**Selected extract:**
◇ ◇ ◇ ◇ ◇ ◇ ◇

The Housing Recovery Has Begun
It’s not exactly a self-evident truth, but it is a data-evident truth: the U.S. housing market is recovering.
Construction spending on single-family homes rose for the first time this year in May, data released by the Commerce Department showed on Monday. This was not just a tick or two up but a 1.7 percent increase after seasonal adjustments, more than reversing the last two months of falling spending.
On an unadjusted basis, this is actually the fourth consecutive month of sequentially increasing spending on single-family home construction.
While the construction figures are adjusted for seasonality, they are not adjusted for price changes. Back in the prepandemic era of longstanding low-inflation, that did not matter all that much. These days it can make a difference in assessing whether growth reflects actual increases in activity or just higher levels of nominal spending.
So, what do the inflation data tell us this time? The producer price index for construction materials for intermediate demand was flat in May, meaning prices were unchanged. They rose 0.1 percent in each of the previous four months after falling 0.5 percent in December. Prices for components for construction fell 0.2 percent in May. In other words, the May construction boom very much represents an increase in real activity.

◇ ◇ ◇ ◇ ◇ ◇ ◇

**What the task requires:** Could you quote the piece on the housing recovery word for word, beginning at "Construction spending on" and stopping after "single-family home construction."?

Saved entries:
◇ ◇ ◇ ◇ ◇ ◇ ◇

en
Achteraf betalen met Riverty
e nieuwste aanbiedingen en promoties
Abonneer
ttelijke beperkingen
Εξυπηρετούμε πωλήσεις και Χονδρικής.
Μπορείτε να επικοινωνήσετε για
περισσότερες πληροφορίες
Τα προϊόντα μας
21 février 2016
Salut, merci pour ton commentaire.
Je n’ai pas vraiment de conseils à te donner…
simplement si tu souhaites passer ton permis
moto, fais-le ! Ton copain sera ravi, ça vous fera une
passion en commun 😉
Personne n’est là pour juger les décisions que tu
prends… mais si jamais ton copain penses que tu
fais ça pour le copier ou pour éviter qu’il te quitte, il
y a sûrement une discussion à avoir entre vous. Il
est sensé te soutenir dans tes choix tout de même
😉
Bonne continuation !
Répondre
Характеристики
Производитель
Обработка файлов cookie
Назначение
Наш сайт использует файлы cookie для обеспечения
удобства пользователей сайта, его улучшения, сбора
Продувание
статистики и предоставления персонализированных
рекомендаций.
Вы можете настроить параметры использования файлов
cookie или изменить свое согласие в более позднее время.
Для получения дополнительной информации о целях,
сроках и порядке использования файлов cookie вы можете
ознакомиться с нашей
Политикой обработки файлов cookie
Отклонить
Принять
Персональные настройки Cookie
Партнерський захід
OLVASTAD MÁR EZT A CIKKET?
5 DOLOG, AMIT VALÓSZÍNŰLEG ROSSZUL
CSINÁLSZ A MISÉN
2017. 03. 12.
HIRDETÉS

◇ ◇ ◇ ◇ ◇ ◇ ◇

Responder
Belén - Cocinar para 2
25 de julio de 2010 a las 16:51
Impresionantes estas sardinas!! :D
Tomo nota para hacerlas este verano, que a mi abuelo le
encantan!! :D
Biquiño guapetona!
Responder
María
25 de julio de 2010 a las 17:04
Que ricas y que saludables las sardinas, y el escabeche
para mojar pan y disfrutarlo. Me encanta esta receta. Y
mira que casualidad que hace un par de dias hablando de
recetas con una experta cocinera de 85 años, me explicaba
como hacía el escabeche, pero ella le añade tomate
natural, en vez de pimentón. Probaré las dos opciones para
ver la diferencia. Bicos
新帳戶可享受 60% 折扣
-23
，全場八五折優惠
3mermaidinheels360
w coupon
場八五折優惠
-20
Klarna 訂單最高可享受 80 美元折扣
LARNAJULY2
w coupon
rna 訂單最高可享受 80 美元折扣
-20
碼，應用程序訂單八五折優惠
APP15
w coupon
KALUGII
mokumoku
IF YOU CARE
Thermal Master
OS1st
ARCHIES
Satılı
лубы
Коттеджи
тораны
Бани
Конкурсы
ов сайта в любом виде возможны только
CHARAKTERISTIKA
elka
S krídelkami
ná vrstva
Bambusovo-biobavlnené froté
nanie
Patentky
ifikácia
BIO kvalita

◇ ◇ ◇ ◇ ◇ ◇ ◇

**Exercise response:**
Construction spending on single-family homes rose for the first time this year in May, data released by the Commerce Department showed on Monday. This was not just a tick or two up but a 1.7 percent increase after seasonal adjustments, more than reversing the last two months of falling spending.
On an unadjusted basis, this is actually the fourth consecutive month of sequentially increasing spending on single-family home construction.